Le président du groupe LR Bruno Retailleau devra user de malice pour justifier un vote du projet de loi par son groupe, lui qui a encore rappelé lundi soir que "si l'article 3 doit demeurer, ce sera impossible pour nous de voter le texte".

Il n'entraînera pas "un appel d'air" pour l'immigration illégale, a assuré lundi Mme Borne, évoquant plutôt "une mesure de bon sens, largement partagée", notamment par les employeurs... et l'aile gauche de sa majorité.

En 2022, 34.029 sans-papiers ont été régularisés, en hausse de 7,8% par rapport à 2021. 

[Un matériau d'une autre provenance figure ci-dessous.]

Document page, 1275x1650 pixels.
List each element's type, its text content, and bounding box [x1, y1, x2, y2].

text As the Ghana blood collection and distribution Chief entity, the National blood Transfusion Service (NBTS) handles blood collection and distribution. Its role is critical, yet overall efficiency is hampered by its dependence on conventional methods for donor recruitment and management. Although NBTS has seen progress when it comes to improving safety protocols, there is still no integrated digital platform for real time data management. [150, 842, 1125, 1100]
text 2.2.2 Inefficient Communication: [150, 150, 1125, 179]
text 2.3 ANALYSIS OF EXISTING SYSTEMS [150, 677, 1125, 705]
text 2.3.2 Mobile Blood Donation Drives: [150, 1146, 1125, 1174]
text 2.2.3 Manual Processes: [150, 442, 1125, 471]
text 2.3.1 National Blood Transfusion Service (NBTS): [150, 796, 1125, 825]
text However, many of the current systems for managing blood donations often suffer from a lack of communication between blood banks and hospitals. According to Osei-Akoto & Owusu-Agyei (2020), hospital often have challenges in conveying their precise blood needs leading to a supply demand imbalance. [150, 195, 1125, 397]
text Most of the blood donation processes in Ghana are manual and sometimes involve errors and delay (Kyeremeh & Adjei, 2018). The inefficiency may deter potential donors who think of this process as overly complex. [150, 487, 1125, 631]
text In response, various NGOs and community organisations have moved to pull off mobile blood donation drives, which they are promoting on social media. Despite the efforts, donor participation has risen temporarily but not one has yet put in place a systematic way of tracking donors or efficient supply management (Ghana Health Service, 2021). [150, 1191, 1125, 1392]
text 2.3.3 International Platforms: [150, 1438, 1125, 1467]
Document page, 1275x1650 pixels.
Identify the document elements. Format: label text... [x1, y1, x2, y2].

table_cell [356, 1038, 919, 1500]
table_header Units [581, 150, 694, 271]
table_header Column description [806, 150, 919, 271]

Le texte, probablement durci au Sénat, est dénoncé par les associations: un rassemblement s'est tenu lundi devant le Sénat, tandis que 35 associations et collectifs ont épinglé lors d'une conférence de presse un projet de loi contraire aux "principes humanistes",  comme la suppression de l'aide médicale d'Etat (AME) pour les sans papiers, que le Sénat veut réduire en aide médicale d'urgence. Cette mesure sera débattue mardi.

Pour sa réforme, l'exécutif mise sur le soutien de l'opinion: selon une étude Opinionway pour le journal Le Parisien, 87% des sondés estiment qu'il faut changer les règles relatives à l'immigration.

Mais ils sont aussi 68% à ne pas faire confiance à M. Darmanin pour prendre les bonnes décisions en la matière, dans un contexte tendu par l'assassinat du professeur Dominique Bernard par un jeune Russe radicalisé, en octobre à Arras.